-- WRITTEN TASK --
Copy out the part of the thread on the extent of infallibility from "My response is" up to and including "and living God.", switching every "Septuagint" to "Greek Old Testament".

-- TEXT SEGMENT --

# Extent of infallibility



## Leslie (May 22, 2008)

Are inspired and infallible coextensive--that is inspired in the theological sense? I'm familiar with the basic meaning of both. In particular, are translations and paraphrases inspired and therefore infallible or do these terms refer only to the original manuscripts in the original languages?


----------



## DTK (May 22, 2008)

Leslie said:


> In particular, are translations and paraphrases inspired and therefore infallible or do these terms refer only to the original manuscripts in the original languages?



My response is not so much intended to answer your question directly, but rather to help you think through this issue.

Consider: It is well known by students of the Bible that textual variations between the Hebrew text, the Septuagint (LXX), and copies of both existed in the days of our Lord’s flesh, yet the Lord Jesus and the New Testament writers themselves quote repeatedly from contemporary copies of both the extant Hebrew texts and translations of the Septuagint, never once calling into question the certainty, integrity, and adequacy of these copies to communicate infallibly the word of the true and living God.

DTK


----------



## bookslover (May 22, 2008)

Leslie said:


> Are inspired and infallible coextensive--that is inspired in the theological sense? I'm familiar with the basic meaning of both. In particular, are translations and paraphrases inspired and therefore infallible or do these terms refer only to the original manuscripts in the original languages?



Inspiration, infallibility, and inerrancy apply *only* to the original autograph manuscripts of the Scriptures, none of which has survived (in God's providence). No translation from the Hebrew, Aramaic, and Greek (into whatever language, including English) is to be considered in these terms. 

Inspiration, especially, is used in regard to how the Word of God was transmitted from God's mind to the minds of the human writers in the original autographs and, thus, has no relation whatsoever to translations.


----------



## MW (May 22, 2008)

bookslover said:


> Inspiration, infallibility, and inerrancy apply *only* to the original autograph manuscripts of the Scriptures, none of which has survived (in God's providence). No translation from the Hebrew, Aramaic, and Greek (into whatever language, including English) is to be considered in these terms.

-- RECORDS SUPPLIED --
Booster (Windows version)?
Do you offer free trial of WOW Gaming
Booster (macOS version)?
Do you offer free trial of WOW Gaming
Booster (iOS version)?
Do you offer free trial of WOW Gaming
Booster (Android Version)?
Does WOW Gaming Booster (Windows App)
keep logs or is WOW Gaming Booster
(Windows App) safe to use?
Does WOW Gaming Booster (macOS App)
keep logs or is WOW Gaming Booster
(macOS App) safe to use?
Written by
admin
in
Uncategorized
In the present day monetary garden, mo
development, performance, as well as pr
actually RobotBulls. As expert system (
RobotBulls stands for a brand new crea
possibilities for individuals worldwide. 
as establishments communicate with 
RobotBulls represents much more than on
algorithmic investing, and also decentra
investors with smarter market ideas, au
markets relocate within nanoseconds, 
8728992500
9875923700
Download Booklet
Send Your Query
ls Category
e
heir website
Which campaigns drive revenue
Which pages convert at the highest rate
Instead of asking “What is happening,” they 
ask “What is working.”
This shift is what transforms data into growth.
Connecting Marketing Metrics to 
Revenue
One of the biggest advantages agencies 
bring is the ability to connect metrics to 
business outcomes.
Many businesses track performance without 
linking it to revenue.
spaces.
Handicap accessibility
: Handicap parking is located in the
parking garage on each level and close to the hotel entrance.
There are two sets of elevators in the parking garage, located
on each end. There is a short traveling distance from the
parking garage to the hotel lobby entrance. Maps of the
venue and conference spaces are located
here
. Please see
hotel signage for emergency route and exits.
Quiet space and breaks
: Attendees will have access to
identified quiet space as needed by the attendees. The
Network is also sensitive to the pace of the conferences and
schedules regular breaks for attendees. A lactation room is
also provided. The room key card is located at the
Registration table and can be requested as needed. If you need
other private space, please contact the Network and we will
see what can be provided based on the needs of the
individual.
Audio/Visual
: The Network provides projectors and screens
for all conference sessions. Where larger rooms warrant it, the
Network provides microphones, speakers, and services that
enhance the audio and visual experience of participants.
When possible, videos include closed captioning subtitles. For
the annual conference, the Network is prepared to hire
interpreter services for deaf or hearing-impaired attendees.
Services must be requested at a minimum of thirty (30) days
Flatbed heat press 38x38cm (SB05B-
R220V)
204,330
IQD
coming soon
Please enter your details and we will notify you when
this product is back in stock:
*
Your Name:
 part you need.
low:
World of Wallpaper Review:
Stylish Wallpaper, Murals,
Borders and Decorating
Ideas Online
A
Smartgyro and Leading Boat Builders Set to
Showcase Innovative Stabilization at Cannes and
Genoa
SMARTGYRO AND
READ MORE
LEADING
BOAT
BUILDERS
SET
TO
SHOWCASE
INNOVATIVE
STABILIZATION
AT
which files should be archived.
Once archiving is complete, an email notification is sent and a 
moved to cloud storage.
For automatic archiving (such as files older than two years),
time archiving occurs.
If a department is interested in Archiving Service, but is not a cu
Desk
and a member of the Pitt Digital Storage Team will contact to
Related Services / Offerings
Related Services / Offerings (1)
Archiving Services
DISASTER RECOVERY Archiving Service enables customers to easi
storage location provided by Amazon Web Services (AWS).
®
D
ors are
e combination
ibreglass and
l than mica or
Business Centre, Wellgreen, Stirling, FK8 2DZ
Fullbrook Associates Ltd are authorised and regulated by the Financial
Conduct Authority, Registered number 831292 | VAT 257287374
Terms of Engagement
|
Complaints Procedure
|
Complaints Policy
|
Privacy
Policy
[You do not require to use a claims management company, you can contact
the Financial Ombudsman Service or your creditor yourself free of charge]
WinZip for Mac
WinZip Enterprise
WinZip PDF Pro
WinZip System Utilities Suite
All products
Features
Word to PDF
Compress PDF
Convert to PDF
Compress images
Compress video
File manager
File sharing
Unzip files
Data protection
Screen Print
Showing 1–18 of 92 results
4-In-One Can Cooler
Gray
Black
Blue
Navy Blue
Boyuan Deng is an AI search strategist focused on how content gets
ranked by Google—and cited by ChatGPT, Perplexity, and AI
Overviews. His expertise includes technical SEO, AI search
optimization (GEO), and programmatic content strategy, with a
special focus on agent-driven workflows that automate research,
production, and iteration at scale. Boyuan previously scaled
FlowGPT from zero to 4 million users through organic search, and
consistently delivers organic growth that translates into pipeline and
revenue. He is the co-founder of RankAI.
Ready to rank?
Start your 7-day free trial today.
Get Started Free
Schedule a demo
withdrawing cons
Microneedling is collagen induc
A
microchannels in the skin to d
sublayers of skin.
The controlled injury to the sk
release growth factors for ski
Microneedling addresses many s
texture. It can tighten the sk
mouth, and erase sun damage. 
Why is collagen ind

-- RESULT --
My response is not so much intended to answer your question directly, but rather to help you think through this issue.

Consider: It is well known by students of the Bible that textual variations between the Hebrew text, the Greek Old Testament (LXX), and copies of both existed in the days of our Lord’s flesh, yet the Lord Jesus and the New Testament writers themselves quote repeatedly from contemporary copies of both the extant Hebrew texts and translations of the Greek Old Testament, never once calling into question the certainty, integrity, and adequacy of these copies to communicate infallibly the word of the true and living God.